• Exercise instructions: Transcribe all the data below exactly, leaving its pictures out.

• Collected material:
◆ ◆ ◆ ◆

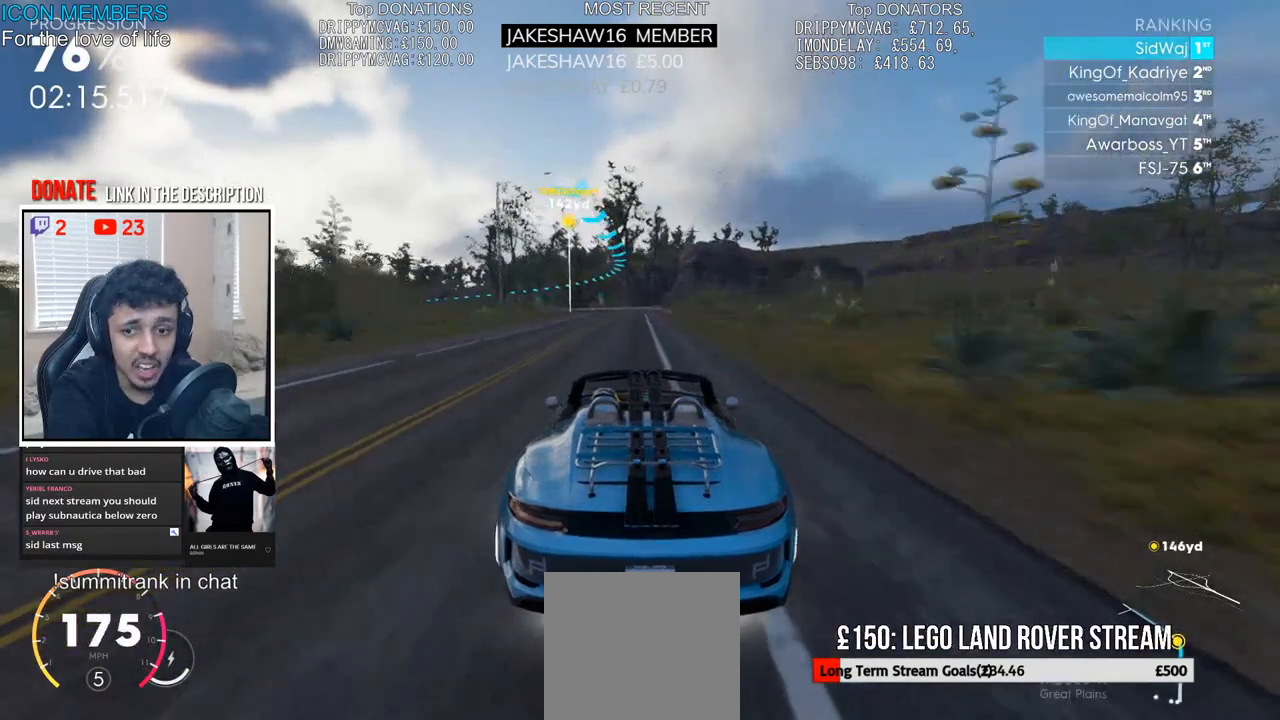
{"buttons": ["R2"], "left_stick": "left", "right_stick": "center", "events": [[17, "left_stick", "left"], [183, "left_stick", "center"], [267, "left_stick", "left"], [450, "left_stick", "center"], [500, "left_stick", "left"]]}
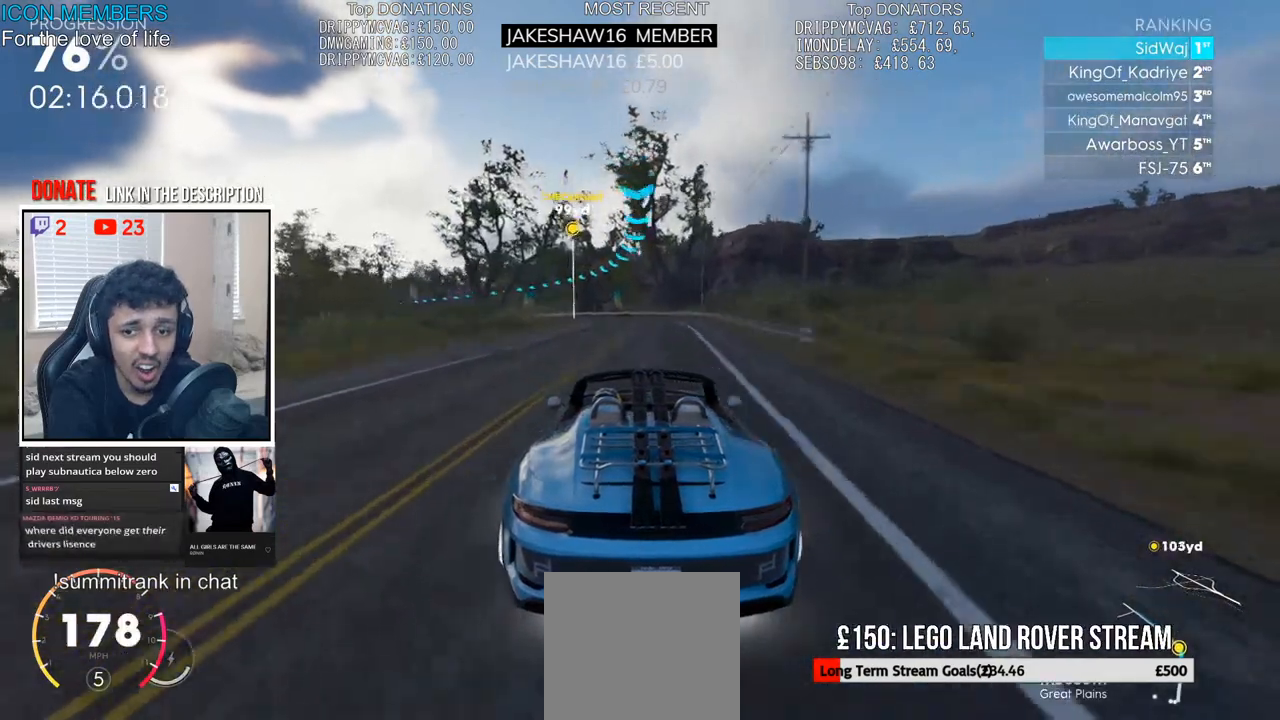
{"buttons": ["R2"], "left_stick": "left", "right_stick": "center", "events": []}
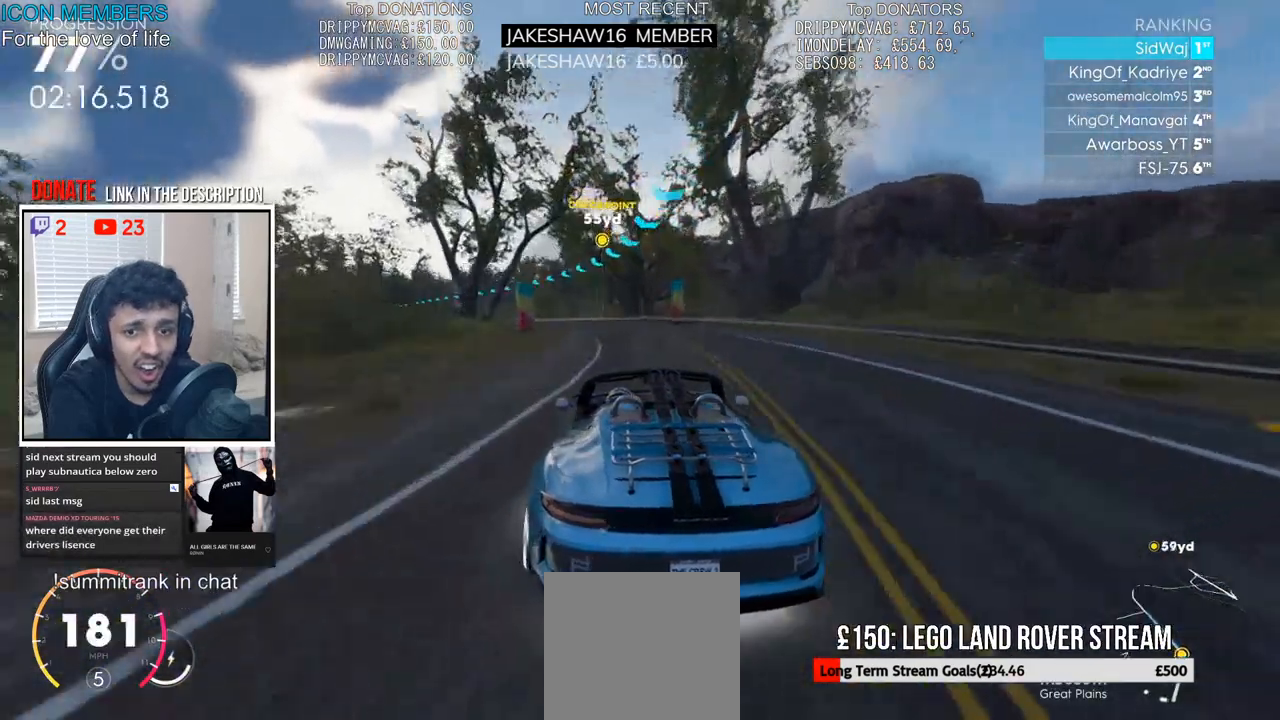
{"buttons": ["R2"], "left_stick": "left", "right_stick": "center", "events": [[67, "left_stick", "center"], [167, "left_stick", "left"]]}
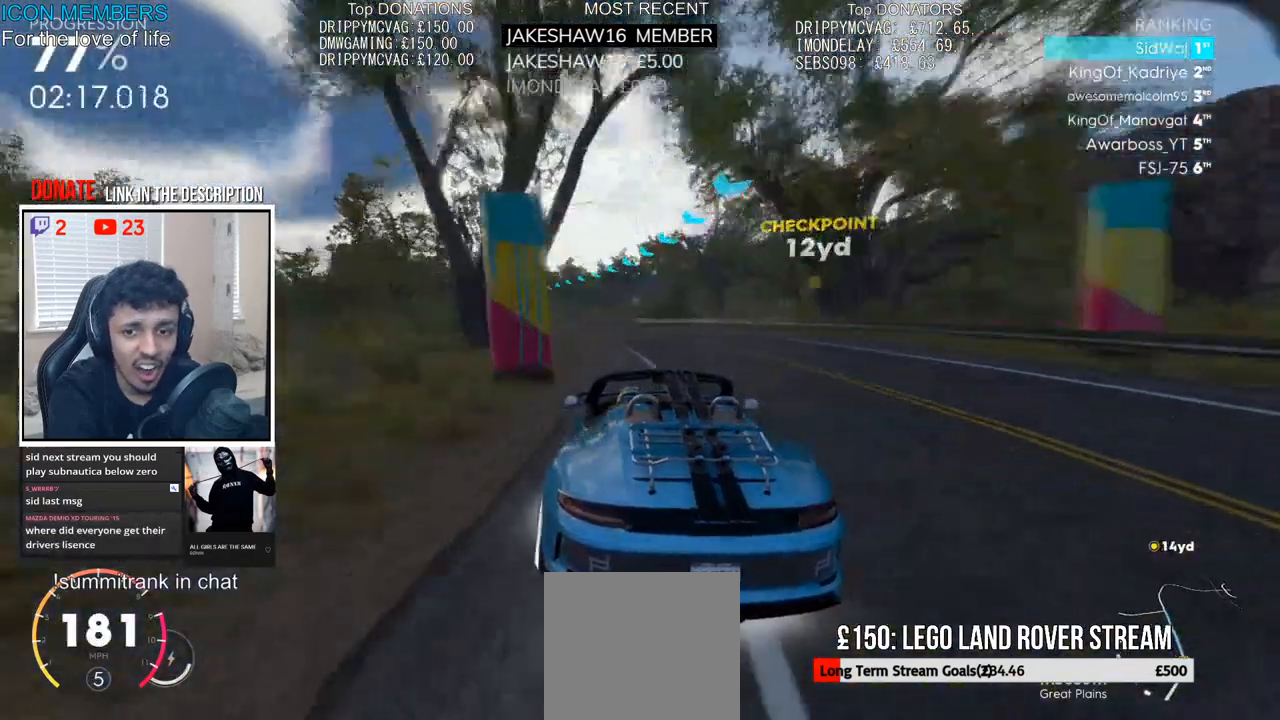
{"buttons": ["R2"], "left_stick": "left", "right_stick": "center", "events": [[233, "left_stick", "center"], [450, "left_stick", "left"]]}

◆ ◆ ◆ ◆

• Written reply:
{"buttons": ["R2"], "left_stick": "left", "right_stick": "center", "events": [[17, "left_stick", "left"], [183, "left_stick", "center"], [267, "left_stick", "left"], [450, "left_stick", "center"], [500, "left_stick", "left"]]}
{"buttons": ["R2"], "left_stick": "left", "right_stick": "center", "events": []}
{"buttons": ["R2"], "left_stick": "left", "right_stick": "center", "events": [[67, "left_stick", "center"], [167, "left_stick", "left"]]}
{"buttons": ["R2"], "left_stick": "left", "right_stick": "center", "events": [[233, "left_stick", "center"], [450, "left_stick", "left"]]}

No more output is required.